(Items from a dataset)
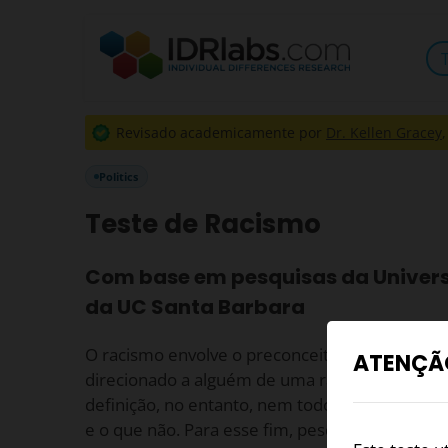
Revisado academicamente por
Dr. Kellen Gracey
Politics
Teste de Racismo
Com base em pesquisas da Univers
da UC Santa Barbara
O racismo envolve o preconceito, a discrimin
ATENÇÃ
direcionado a alguém de uma raça diferente d
definição, no entanto, nem todos concordam c
e o que não. Para esse fim, pesquisadores da 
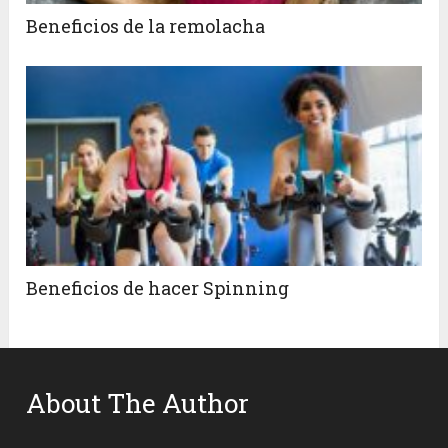
Beneficios de la remolacha
Beneficios de hacer Spinning
About The Author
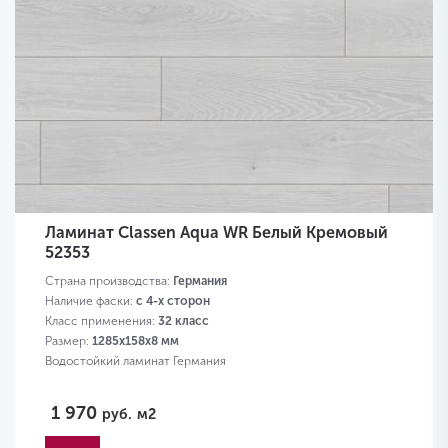
Ламинат Classen Aqua WR Белый Кремовый
52353
Страна производства:
Германия
Наличие фаски:
с 4-х сторон
Класс применения:
32 класс
Размер:
1285х158х8 мм
Водостойкий ламинат Германия
1 970
руб.
м2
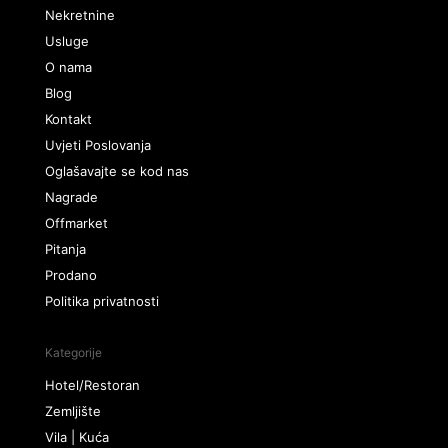
Nekretnine
Usluge
O nama
Blog
Kontakt
Uvjeti Poslovanja
Oglašavajte se kod nas
Nagrade
Offmarket
Pitanja
Prodano
Politika privatnosti
Kategorije
Hotel/Restoran
Zemljište
Vila | Kuća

ASSIGNMENT - Can you reproduce every line of text in the material above, unchanged and in order, leaving out the pictures?

RESULT -
Revisado academicamente por
Dr. Kellen Gracey
Politics
Teste de Racismo
Com base em pesquisas da Univers
da UC Santa Barbara
O racismo envolve o preconceito, a discrimin
ATENÇÃ
direcionado a alguém de uma raça diferente d
definição, no entanto, nem todos concordam c
e o que não. Para esse fim, pesquisadores da 
Beneficios de la remolacha
Beneficios de hacer Spinning
About The Author
Ламинат Classen Aqua WR Белый Кремовый
52353
Страна производства:
Германия
Наличие фаски:
с 4-х сторон
Класс применения:
32 класс
Размер:
1285х158х8 мм
Водостойкий ламинат Германия
1 970
руб.
м2
Nekretnine
Usluge
O nama
Blog
Kontakt
Uvjeti Poslovanja
Oglašavajte se kod nas
Nagrade
Offmarket
Pitanja
Prodano
Politika privatnosti
Kategorije
Hotel/Restoran
Zemljište
Vila | Kuća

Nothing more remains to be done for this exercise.